Marie-Luise, ich kenne Karls Gedichte seit Jahren. Fast immer hatte ich das Gefühl, dass da ein guter Ansatz ist, dass er aber auf halbem Wege stehenbleibt, nicht so recht das ausdrückt, was auszudrücken wäre, eher unterdrückt, dass er sehr darauf bedacht ist, immer etwas zurückzuhalten, und das in der allerknappsten Sprache, was das Verständnis für den Durchschnittsleser sowieso noch erschwert. Und was für ein Gedicht, wie ich finde, nicht sehr förderlich ist, er vermeidet jede Emotion, mit der er den Leser ansprechen kann.
Ich kritisiere das nicht, das ist seine Sprache des Gedichts, obwohl ich mir manchmal doch etwas Emotion wünsche.
Ich habe das Gedicht gelesen. Der Flüchtling übt sich in einer Art zurückhaltenden "Galgenhumors", er weiß, er ist hier nicht gern gesehen, er hat dazu offensichtlich bereits Erlebnisse gehabt, und versucht nun in höflicher, bitter-ironischer Form, die dennoch aggressiv ist, dem LI zu sagen, warum er hier ist. Ein sehr gutes, anklagendes Gedicht, wie ich finde. Hier finde ich alles beisammen, was ein gutes Gedicht ausmacht.

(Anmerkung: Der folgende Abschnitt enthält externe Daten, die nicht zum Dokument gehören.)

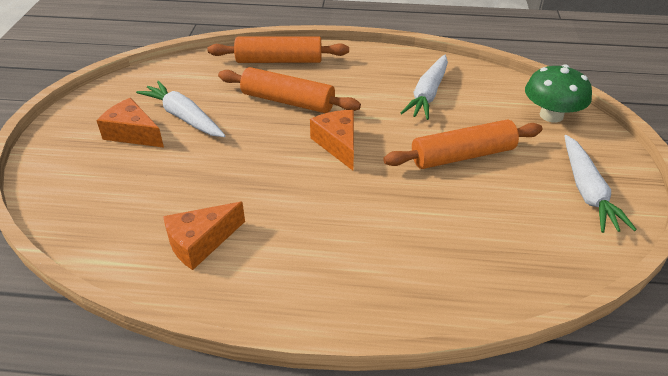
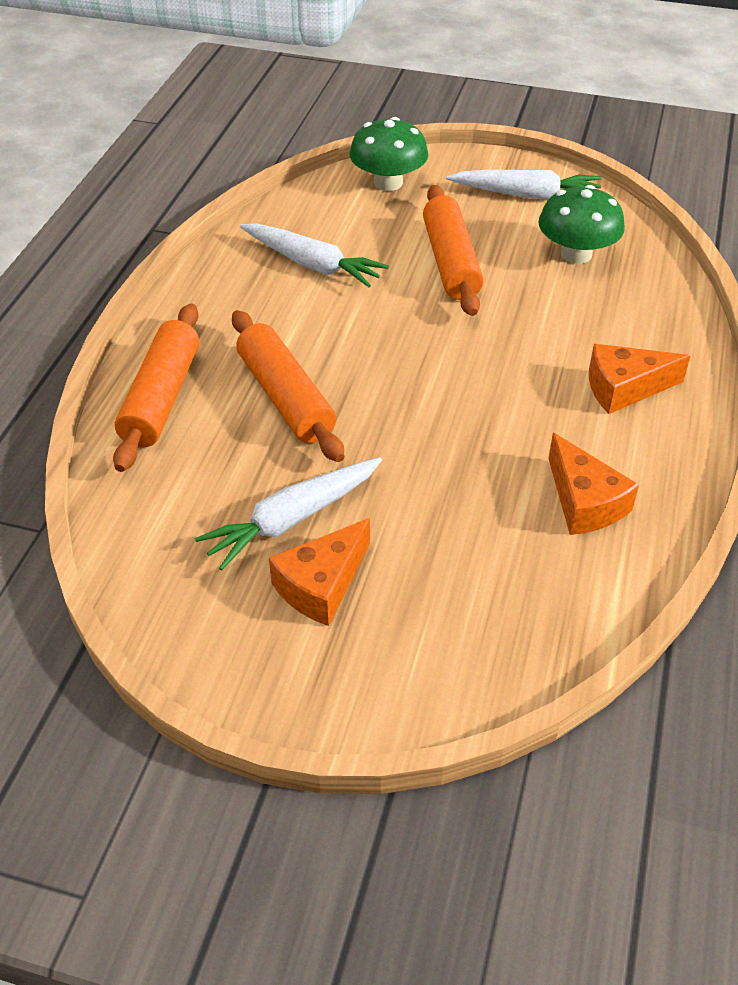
camera: 80 degrees left, 5 degrees up
(288, 101) = (285, 397): orange rolling pin -> orange rolling pin turned 60 degrees counterclockwise
(338, 144) = (405, 359): orange cheese -> orange cheese (624, 388)
(512, 227) = (576, 254): none -> green mushroom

Aber es ist nun mal so in der Poeten-Praxis, dass nicht jedes Gedicht so eindeutig, so scharf akzentuiert gelingt. Das meiste, was man schreibt, ist Durchschnittsmüll, jedenfalls dann, wenn ich davon ausgehe, was ich (nicht nur hier) zumeist lese. Wobei es mir zusagt, wenn nicht alles glatt über die Bühne geht, sondern man merkt, da hat einer mit sich und mit dem sprachlichen Ausdruck gerungen.